Ainda na Europa, De Lauwe e Feuerhahn (2001) ponderam sobre o modo como a criança é compreendida na França, e afirmam que ela é marcada por sua história pessoal, um sujeito que vive no presente, no meio social no qual está inserido em uma relação de categoria dominada e categoria dominante. Essa relação para os autores imprime nas representações da criança uma marca que designa o lugar do sujeito que se expressa. O efeito desse processo nas

crianças seria a transmissão social de modos de pensar e de descrever a infância. Os autores dizem que a passagem de uma linguagem “sobre” a criança a uma linguagem “pela” criança pode ser traduzida em múltiplos significantes, que são as diferentes imagens das diversas características dos comportamentos e atitudes. O conjunto desses significados parciais unifica-se, segundo De Lauwe e Feuerhahn (1991, p. 30), “para constituir um ideal abstrato de criança”.

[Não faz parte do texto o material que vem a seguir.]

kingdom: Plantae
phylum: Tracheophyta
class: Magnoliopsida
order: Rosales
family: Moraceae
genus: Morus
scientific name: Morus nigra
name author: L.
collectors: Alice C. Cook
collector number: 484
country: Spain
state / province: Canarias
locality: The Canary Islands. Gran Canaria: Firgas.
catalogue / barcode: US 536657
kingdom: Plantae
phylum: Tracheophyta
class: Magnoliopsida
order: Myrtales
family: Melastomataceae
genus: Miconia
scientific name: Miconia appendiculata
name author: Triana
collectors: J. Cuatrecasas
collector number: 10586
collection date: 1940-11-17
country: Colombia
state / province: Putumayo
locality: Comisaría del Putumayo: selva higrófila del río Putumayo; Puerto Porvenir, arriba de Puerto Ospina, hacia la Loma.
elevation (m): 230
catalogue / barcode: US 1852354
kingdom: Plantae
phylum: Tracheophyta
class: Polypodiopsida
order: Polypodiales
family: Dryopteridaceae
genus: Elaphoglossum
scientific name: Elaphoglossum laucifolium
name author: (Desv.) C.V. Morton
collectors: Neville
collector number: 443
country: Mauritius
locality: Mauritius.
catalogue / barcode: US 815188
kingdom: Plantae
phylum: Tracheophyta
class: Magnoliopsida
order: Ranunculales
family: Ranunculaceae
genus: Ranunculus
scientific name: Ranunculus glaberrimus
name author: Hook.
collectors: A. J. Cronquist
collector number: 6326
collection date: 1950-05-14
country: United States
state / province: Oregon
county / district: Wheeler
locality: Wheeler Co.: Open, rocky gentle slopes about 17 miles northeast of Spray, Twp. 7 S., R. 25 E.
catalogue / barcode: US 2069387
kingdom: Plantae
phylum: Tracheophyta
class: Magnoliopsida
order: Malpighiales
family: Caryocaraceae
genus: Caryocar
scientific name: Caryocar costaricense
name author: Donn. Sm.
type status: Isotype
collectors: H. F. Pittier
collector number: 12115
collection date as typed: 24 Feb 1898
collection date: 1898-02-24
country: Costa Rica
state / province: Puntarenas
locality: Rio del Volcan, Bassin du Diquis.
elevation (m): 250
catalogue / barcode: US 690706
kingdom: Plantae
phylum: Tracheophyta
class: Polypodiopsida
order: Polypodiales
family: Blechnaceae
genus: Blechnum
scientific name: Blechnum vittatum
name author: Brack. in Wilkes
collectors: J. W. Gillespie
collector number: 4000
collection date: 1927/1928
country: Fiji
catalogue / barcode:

Ao discorrer sobre como eram percebidas as crianças ao longo do tempo, De Lauwe e Feuerhahn (1991) destacam que as representações da infância variaram ao longo da história. Alguns historiadores afirmaram que a infância era uma descoberta recente. Pois, do século X ao século XIII a criança era representada como um adulto reduzido. Até o século XVII, era percebida como desinteressante e a maioria dos autores se referem à infância de maneira negativa, próxima da animalidade e do pecado. Com a evolução do direito, o modo de pensar e situar a criança abre caminho para uma nova atitude referente a ela, onde os pais já não são mais proprietários dos filhos, mas responsáveis por eles. No fim do século XVIII uma tomada de consciência dos direitos do indivíduo e das categorias mais frágeis inverte o sistema de valores e a família burguesa passa a considerar mais a criança. Nesse momento o sistema educacional tenta compreender os seus sentimentos, especificando um novo estatuto para a criança, o escolar, futuro adulto a ser formado. Na segunda metade do século XIX percebe-se a idealização da infância, em que a criança mais do que um ser em desenvolvimento, é investida da projeção de desejos de uma sociedade, que não garante a compreensão das necessidades reais das crianças, pois são compreendidas irrealisticamente e consequentemente educadas em função de modelos dos adultos.

Na década de 60 a 70 a criança já não é mais percebida como um ser a ser protegido, mas sim como pessoa e sujeito autônomo, ator social que participa de decisões que lhe dizem respeito.